About HBPS
SciDAC-4 Center for High-Fidelity Boundary Simulation (HBPS)
Our goal is to develop advanced simulation software, utilizing extreme parallelism and based upon a first-principles kinetic approach, to address the challenges associated with understanding the edge region of magnetically confined plasmas. This work is relevant to existing magnetic fusion experiments and essential for next-generation burning plasma experiments such as ITER. The success of ITER is critically dependent upon sustained high confinement (H-mode) operation, which requires an edge pedestal of sufficient height for good core plasma confinement without producing deleterious large-scale, edge-localized instabilities. The plasma edge presents a set of multi-physics, multi-scale problems involving a separatrix and complex 3D magnetic geometry. Perhaps the greatest computational challenge is the lack of scale separation – temporal scales for drift waves, Alfvén waves, and ELM dynamics, for example, have strong overlap.

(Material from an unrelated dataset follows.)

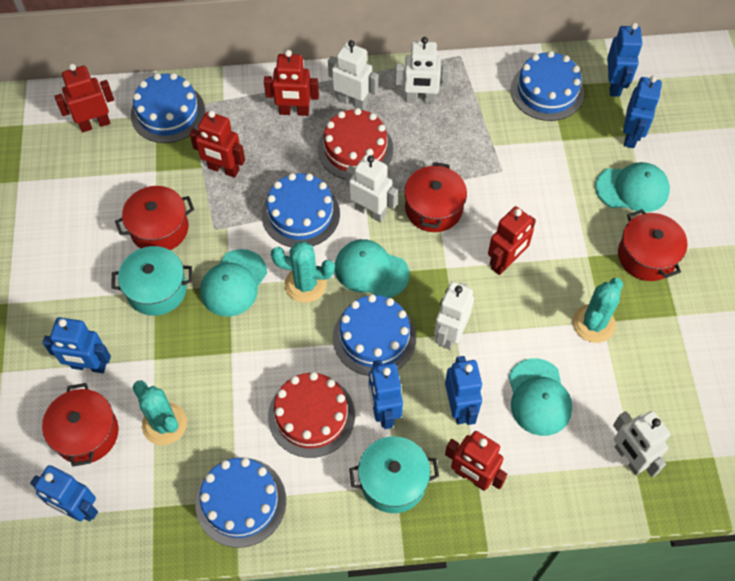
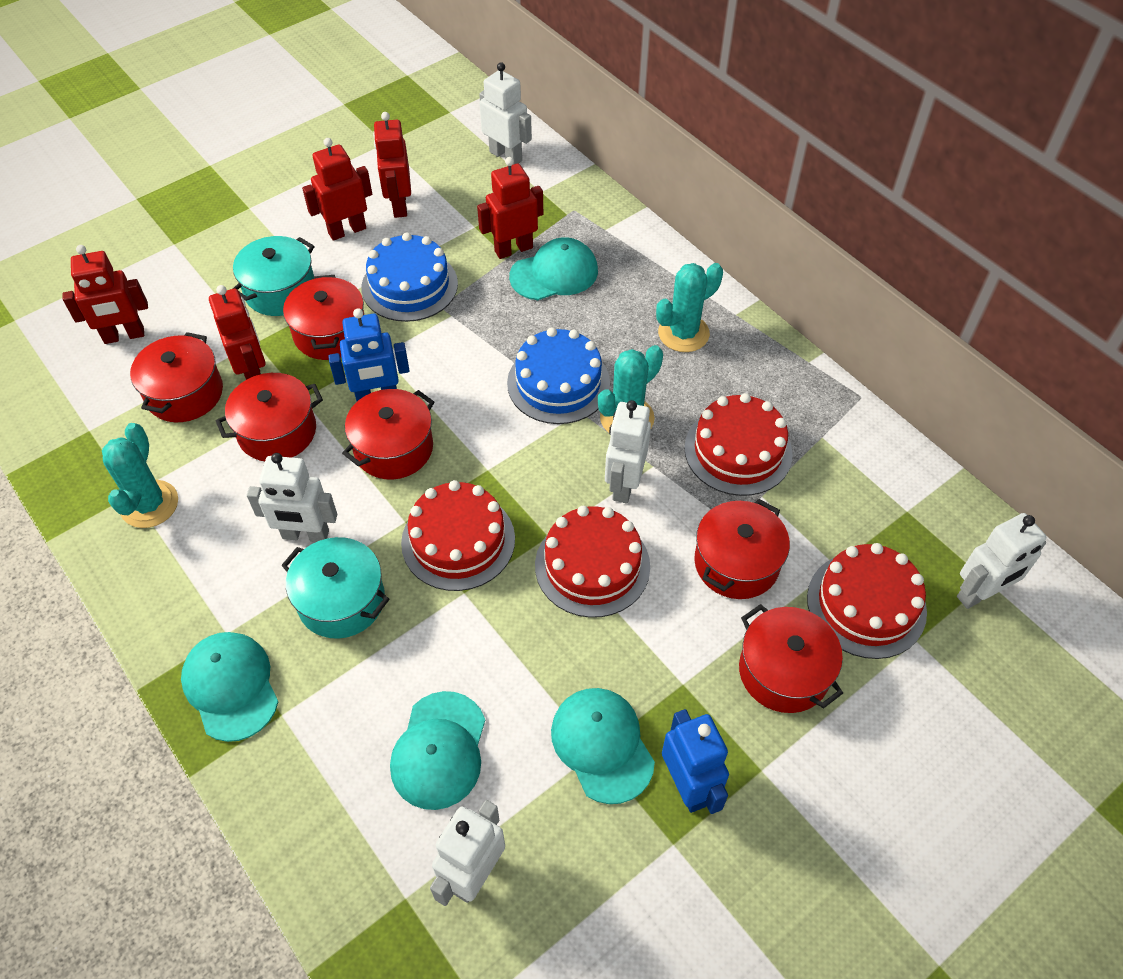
blue cake: [131,73,205,143] [196,458,286,548] [262,173,340,247] [333,294,416,376] [511,51,584,121] = 5 -> [362,232,458,322] [507,327,610,424] = 2
blue robot: [30,465,98,521] [43,317,111,373] [369,360,403,429] [445,356,483,425] [607,23,642,97] [623,75,662,148] = 6 -> [328,308,410,401] [662,709,729,814] = 2
red cake: [268,372,355,458] [318,108,393,180] = 2 -> [401,480,515,591] [535,506,650,618] [684,393,793,496] [807,543,927,659] = 4
red pot: [42,383,118,467] [115,186,194,250] [404,162,467,232] [618,209,688,281] = 4 -> [130,332,223,422] [216,373,323,461] [283,275,364,360] [342,389,434,480] [694,499,790,599] [739,604,843,713] = 6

Similar overlap occurs in the spatial scales for the ion poloidal gyro-radius, drift wave, and plasma pedestal width. Microturbulence and large-scale neoclassical dynamics self-organize together nonlinearly. The traditional approach of separating fusion problems into weakly interacting spatial or temporal domains clearly breaks down in the edge. A full kinetic model (total-f non-perturbative model) must be applied to understand and predict the edge physics including non-equilibrium thermodynamic issues arising from the magnetic topology (e.g., the open field lines producing a spatially sensitive velocity hole), plasma wall interactions, neutral and atomic physics.